Today, we’re convening experts from industry, academia, government and civil society at the “Growing Up in the Digital Age” summit hosted at the Google Safety Engineering Center (GSEC) in Dublin. Our goal is to continue the dialogue around important topics when it comes to the protection of young people online, including strengthening privacy and safety, promoting healthy digital habits and helping teens and families navigate new technologies like AI confidently and safely.

At the summit, we’ll also be sharing the latest on how we’re collaborating with experts in this space and what we’ve learned from those partnerships, as well as providing updates on our safeguards, tools and tailored experiences for families. Below are some of the highlights.

Collaborating with others to empower kids and teens online

We have a long history of working with partners — including third party child development specialists, educators, researchers and NGOs — to support the empowerment and safety of kids and teens online.

To advance media literacy and expand online safety initiatives in Europe, last year, Google.org provided more than €8M in grant funding for NGOs, with a focus on supporting underserved youth, including refugees, young people with learning disabilities and those from marginalized communities or in rural or remote areas. We estimate these initiatives to reach 2.7 million young people in Europe. The grants include support for Barnardo’s in Ireland to extend the reach and scope of their Online Safety Programme for kids and teens with updated content on the topic of AI, and Génération Numérique in France to educate 15,000 underserved teenagers on AI and misinformation.

This year, Google.org is committing an additional €5M with the goal of helping teens understand AI so they can use it safely, as part of Google.org’s commitment earlier this year to support AI training and skills in Europe. We will support organizations who focus on reaching teens who are most underserved as well as their support networks, such as educators and parents.

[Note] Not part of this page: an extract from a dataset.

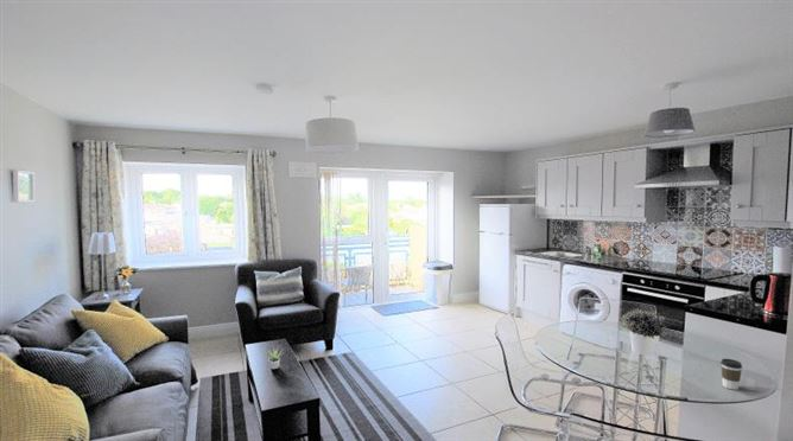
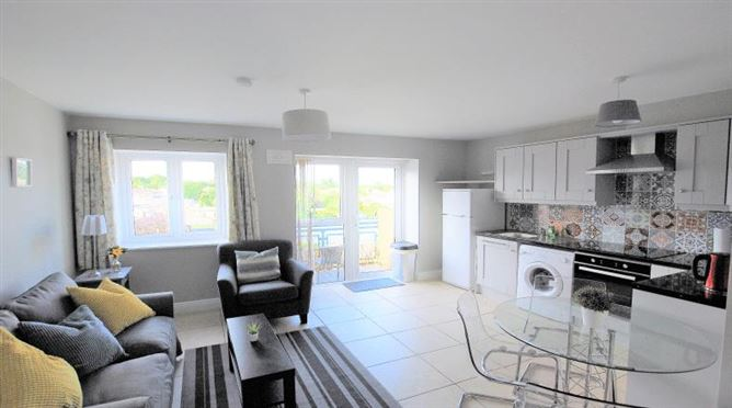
- coffee cup [719,358,743,391]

We’re also excited about the opportunity to collaborate with the United Nations Children’s Fund (UNICEF) in the future on research to explore both how stakeholders across the industry and civil society view and can better support implementing the best interests of the child in digital environments. We look forward to sharing more information in the coming weeks.

Prioritizing child safety

For years, we’ve partnered with researchers, civil society and other companies and organizations in the child safety space. Our child safety toolkit is used by numerous partners, including the National Center for Missing and Exploited Children (NCMEC), to identify potentially harmful content across billions of files, and enables them to evaluate millions of images and videos for abusive behavior each year. We also offer a specific child safety channel within our Priority Flagger Program for qualified organizations, such as NGOs, so that they can notify us of potentially harmful content that violates our policies and Community Guidelines. Finally, we support research in this space, for example, through the T&S Research Grant, enabling academics to study and propose solutions to better protect children.

Helping families navigate the digital world and new technologies

We’re always looking for more ways we can help families find the right balance with technology. A key part of that is providing parents with tools and resources to both manage their kid’s time online and have discussions about the benefits and challenges of technology.

Through Family Link, we provide easy-to-use controls and tools to help parents set the digital ground rules for their kids, so they can do things like set screen time limits, manage apps or check where their child is on the way home from school with just a few quick clicks. Recently, we made it even easier for parents to view and update their child’s settings. When logged into their Google Account, parents simply have to search for “parental controls” and a dedicated information box will appear listing their kids’ accounts with quick links to each supervised account’s settings.

Everything we do for kids, teens and families is created to empower, designed to respect and built to protect. We look forward to continuing this critical work in close collaboration with experts in this space.